La commission d'enquête sur le projet d'autoroute A69

La commission d'enquête sur le montage juridique et financier du projet contesté d'autoroute A69 a été créée en février. Son objectif est "d’éclaircir les liens existants entre la société concessionnaire Atosca et certains responsables politiques, membres du gouvernement ou élus locaux, ainsi que le montage juridique et financier de ce projet d’autoroute", souligne le site de l'Assemblée nationale. Dans ce cadre, l'ancienne Première ministre Elisabeth Borne devait être auditionnée mercredi.
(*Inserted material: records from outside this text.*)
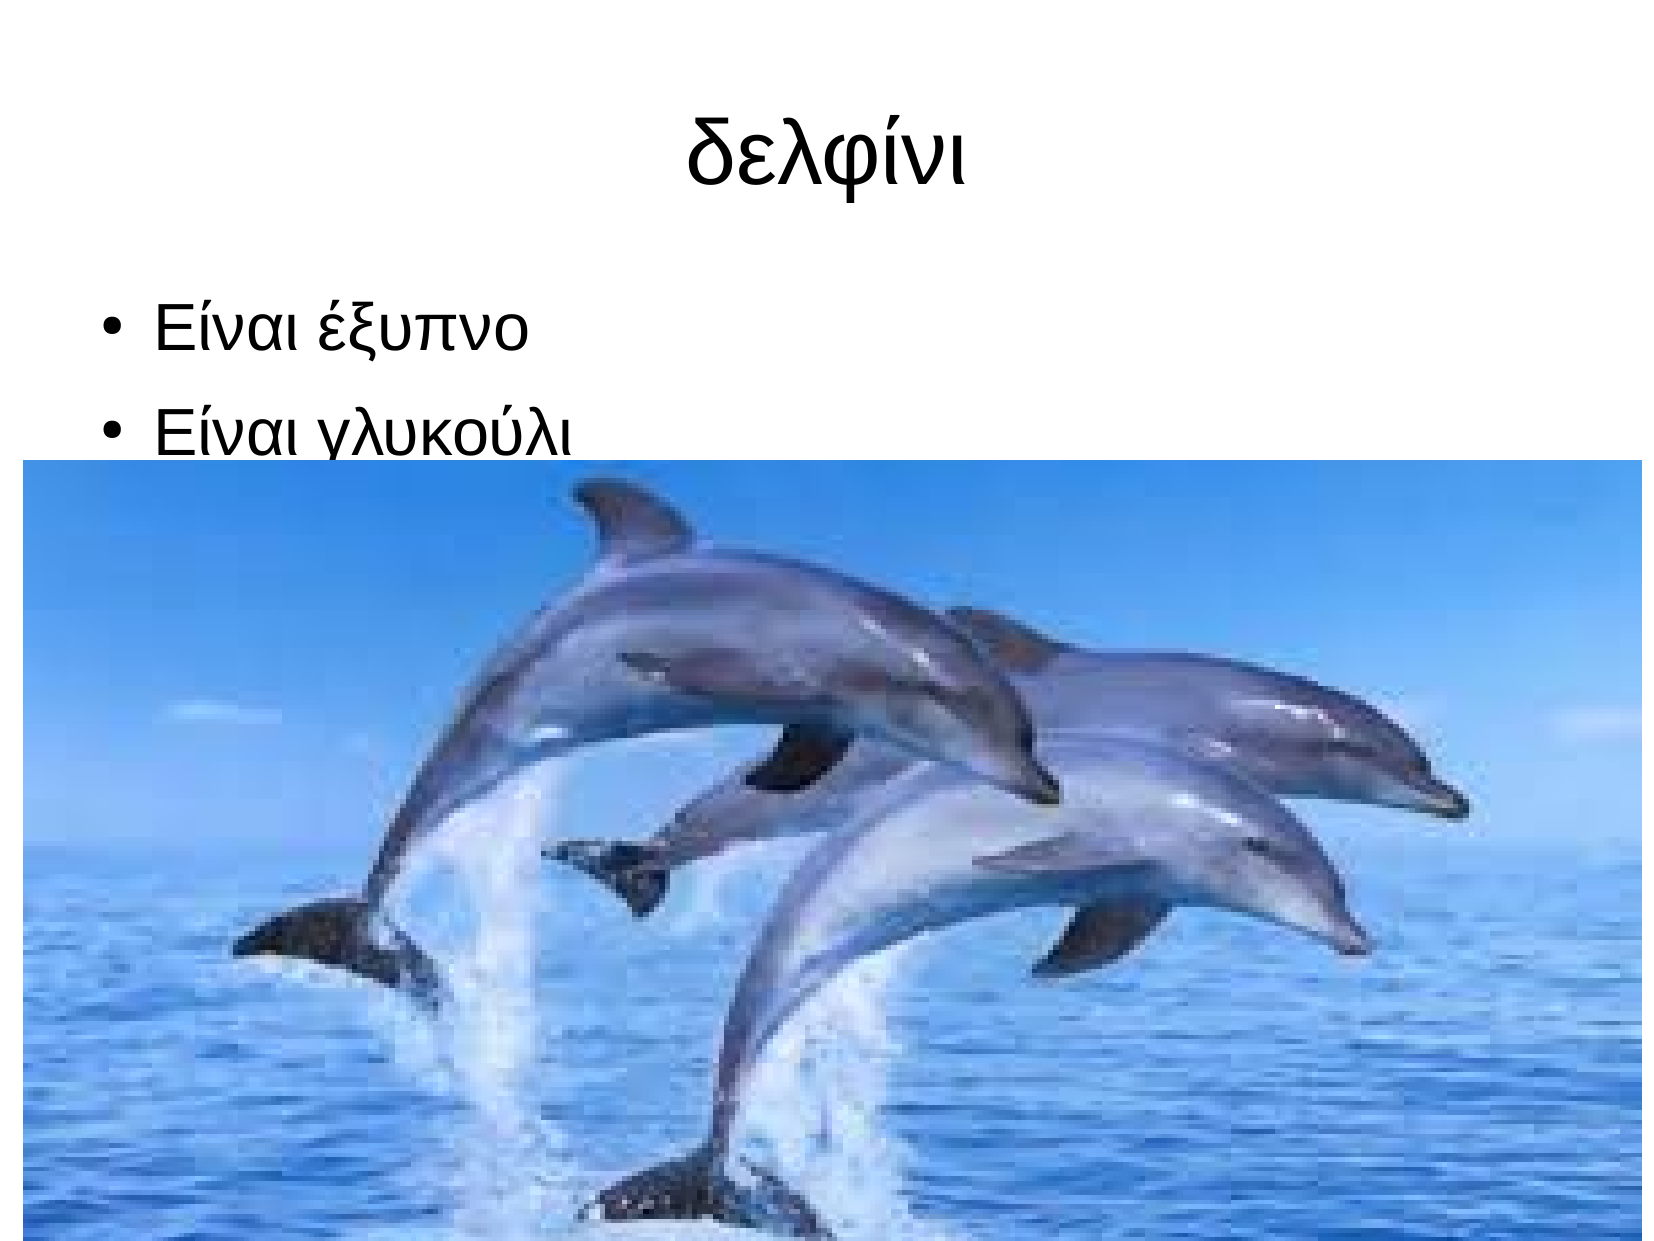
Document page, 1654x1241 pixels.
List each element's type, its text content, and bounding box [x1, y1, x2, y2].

title δελφίνι [82, 49, 1571, 257]
picture [23, 460, 1642, 1241]
list Είναι έξυπνο Είναι γλυκούλι [82, 290, 1571, 460]
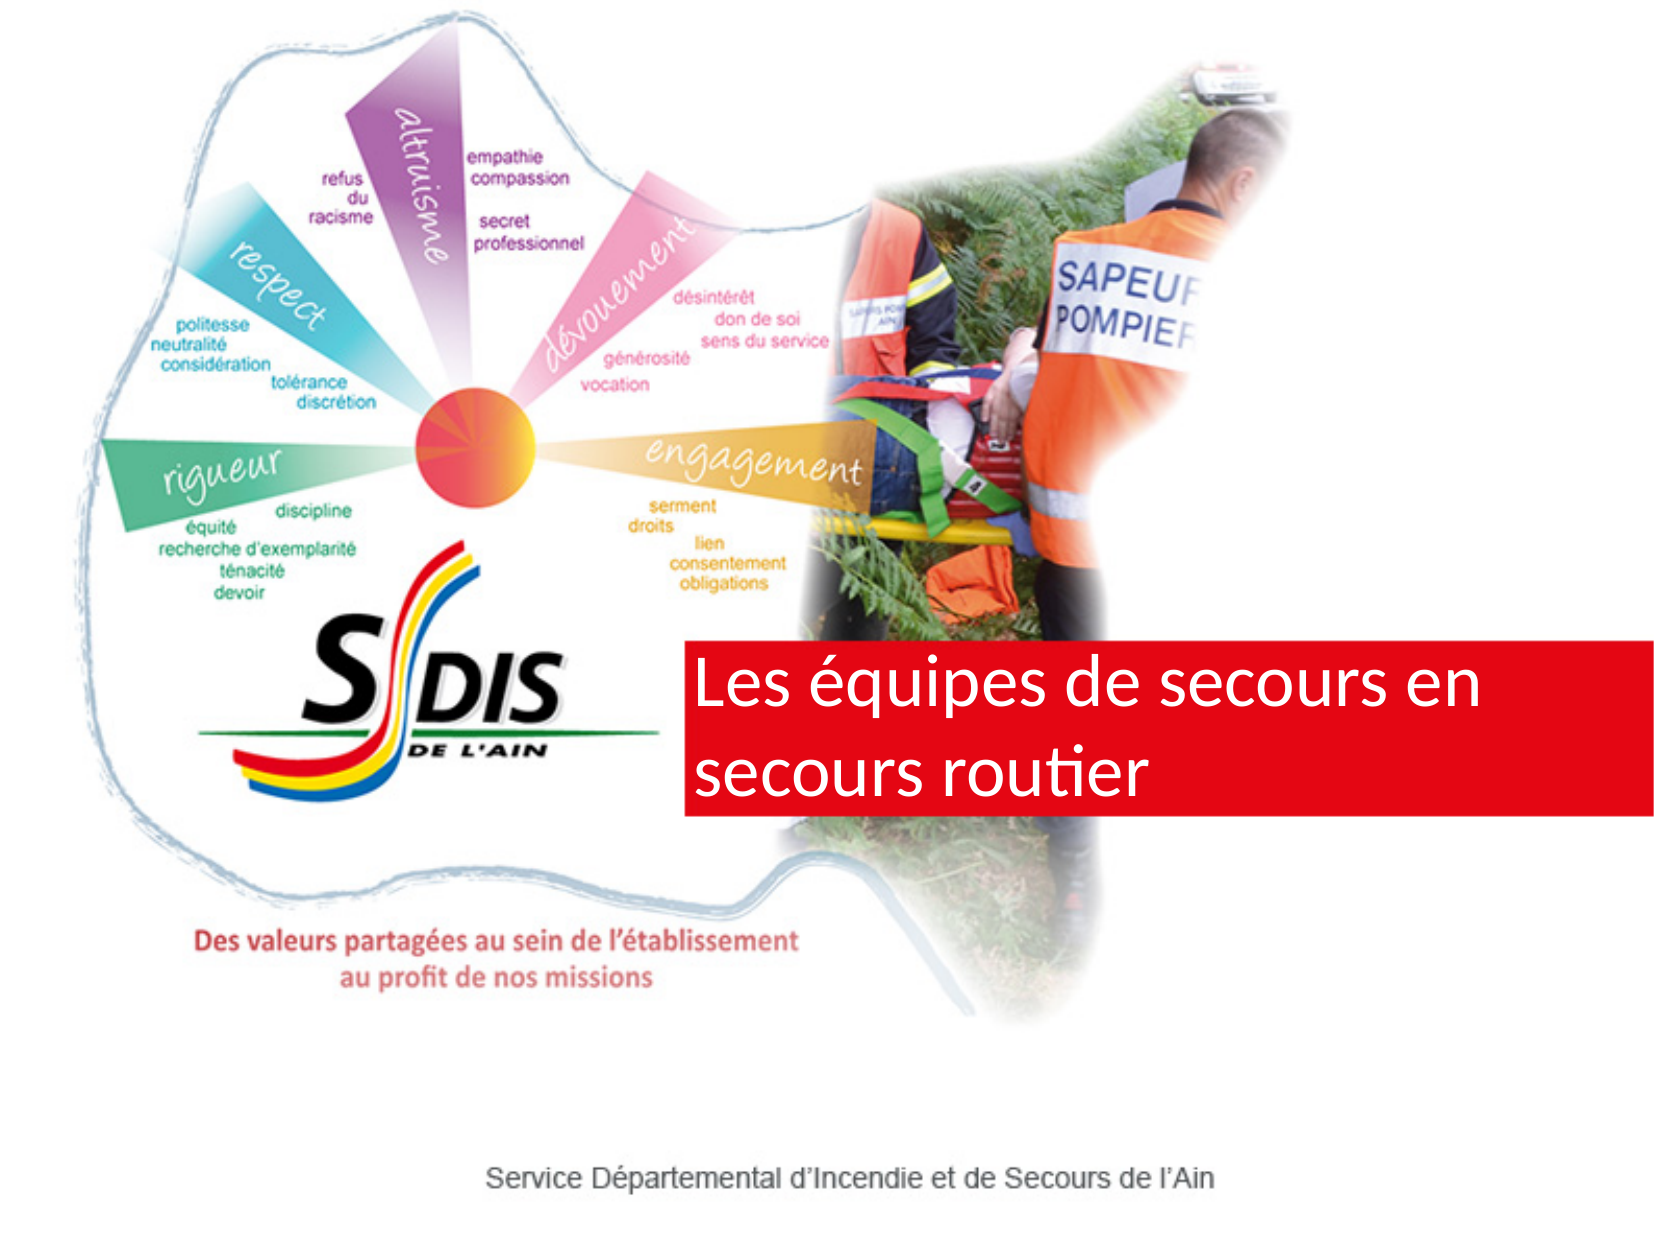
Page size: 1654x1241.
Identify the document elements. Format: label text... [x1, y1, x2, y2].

subtitle Les équipes de secours en secours routier [693, 619, 1615, 825]
picture [0, 0, 1654, 1241]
Ce projet d'autoroute qui doit relier Castres (Tarn) à Toulouse (Haute-Garonne), défendu par de nombreux acteurs économiques de la région, est contesté par les écologistes et scientifiques. Ils dénoncent, entre autres, le poids écologique des matériaux nécessaires à la construction de cette route, les milliers de véhicules et poids lourds attendus, et l'artificialisation d'une partie des 300 hectares sur lesquels s'étendra cette voie. Des plaintes pour atteinte à l'environnement ont été déposées.